### TEXT UNDER STUDY

Dimensional (-ity) reduction is the process of attempting to reduce the number of random variables (or data dimensions) under statistical consideration, or perhaps better put: finding a lower-dimensional representation of the feature-set that is of interest.

This allows the data scientist to:

  • Avoid what is referred to as the curse of dimensionality

    Note

    The curse of dimensionality refers to a phenomenon that arises when attempting to analyze data in high-dimensional spaces (often with hundreds or thousands of dimensions) that do not occur in low-dimensional settings or everyday experience.

  • Reduce the amount of time and memory required for the proper analysis of the data
  • Allow the data to be more easily visualized
  • Eliminate features irrelevant to the model's purpose
  • Reduce model noise

A useful (albeit perhaps over-used) conceptual example of data dimensional reduction is the case of a computer-generated face or faces or an image of a single human face, which is in fact made up of thousands of images of individual human faces. If we consider the attributes of each individual face, the data may become overwhelming; however, if we reduce the dimensionality of all those images into several principal components (eyes, nose, lips, and so on.), the data becomes somewhat more manageable.

The following sections outline some of the most common methods and strategies for dimension reduction.

Correlated data analyses

It is typical to think of the terms dependence and association as having the same meeting. These are used to qualify a relationship between two (or more) random variables or bivariate data.

Note

A random variable is a variable quantity whose value depends on possible outcomes; bivariate data is data with two variables who may or may not have an exposed relationship.

Correlated data, or data with correlation, describes a type of (typically linear) statistical relationship. A popular example of a correlation is product pricing, such as when the popularity of a product drives the manufacturer's pricing strategies.

Identifying correlations can be very useful as they can be a predictive relationship that can be exploited or used to reduce dimensionality within a population or data file.

Common examples of correlation and predictive relationships typically involve the weather, but another idea might be found at http://www.nfl.com/. If you are familiar with the national football league and have visited the site, then you'll know that each NFL team sells team-embolized merchandise and a team that's earned a winning season will most likely have higher product sales that year.

In this example, there is a causal relationship, because a team's winning season causes its fans to purchase more of their team merchandise. However, in general, the presence of a correlation is not sufficient to infer the presence of (even) a causal relationship (there will be more on this later in this chapter).

Scatterplots

As an aside, a scatterplot is often used to graphically represent the relationship between two variables and therefore is a great choice for visualizing correlated data.

Using the R plot function, you can easily generate a pretty nice visual of our winning team example, shown as follows:

Scatterplots

Note

As other visualization options, boxplots and violin plots can also be used.

As mentioned in the preceding graph, correlation describes or measures the level or extent to which two or more variables fluctuate together (in the preceding example, Games Won and Merchandise Sold).

This measurement can be categorized as positive or negative, with a positive correlation showing the extent to which those variables increase or decrease in parallel, and a negative correlation showing the extent to which one variable increases as the other decreases.

A correlation coefficient is a statistical measure of the degree to which changes in the value of one variable will or can predict change to the value of another variable.

When the variation of one variable reliably predicts a similar variation in another variable, there's often a predisposition to think that this means that the change in one causes the change in the other. However, correlation does not imply causation. [There may be, for example, an unknown factor that influences both variables similarly].

### STORED DATA

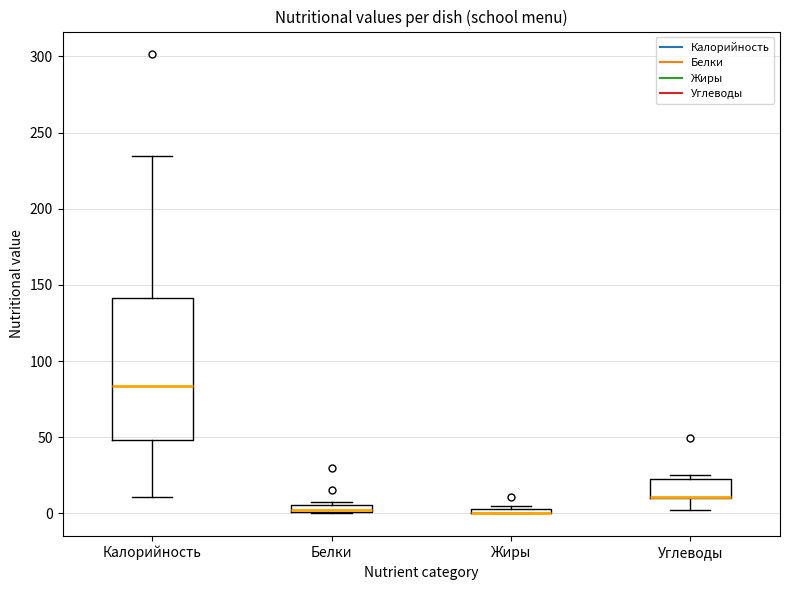

Comparing the boxes themselves (not the whiskers), which one is the tallest?

Калорийность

### PROBLEMS TO SOLVE
a: From the passage on dimensionality reduction, list each thing it says the process "allows the data scientist to" do.
b: Resume the passage on dimensionality reduction, continuing on from its last sentence.

### ANSWERS IN ORDER
a:
- Avoid the curse of dimensionality
- Reduce the amount of time and memory required for the proper analysis of the data
- Allow the data to be more easily visualized
- Eliminate features irrelevant to the model's purpose
- Reduce model noise

b:
To illustrate, think of a data correlation situation where television advertising has suggested that athletes who wear a certain brand of shoe run faster. However, those same athletes each employee personal trainers, which may be an influential factor.

So, correlation (or performing correlation analysis) is a statistical technique that can show whether and how strongly pairs of variables are related. When variables are identified that are strongly related, it makes statistical sense to remove one of them from the analysis; however, when pairs of variables appear related but have a weaker relationship, it's best to have both variables remain in the population.

For example, winning professional football teams and team merchandise sales are related in that teams with winning seasons frequently sell more merchandise. However, some teams have a stronger following then others and have high merchandise sales even when they lose more games than they win. Nonetheless, the average sales of a team winning more than 50% of its games is more than one losing 50% of their games, and teams winning more than 75% of their games exceed sales of those losing 75% of their games, and so on. So, what is the effect of winning games on a team's merchandise sales? It can be difficult to determine, but determining correlation between the data points can tell you just how much of the variation in a team's performance is related to their merchandise sales.

Although the correlation of games won and merchandise sold may be obvious, our example may contain unsuspected data correlations. You may also suspect there are additional correlations, but are not sure which are the strongest.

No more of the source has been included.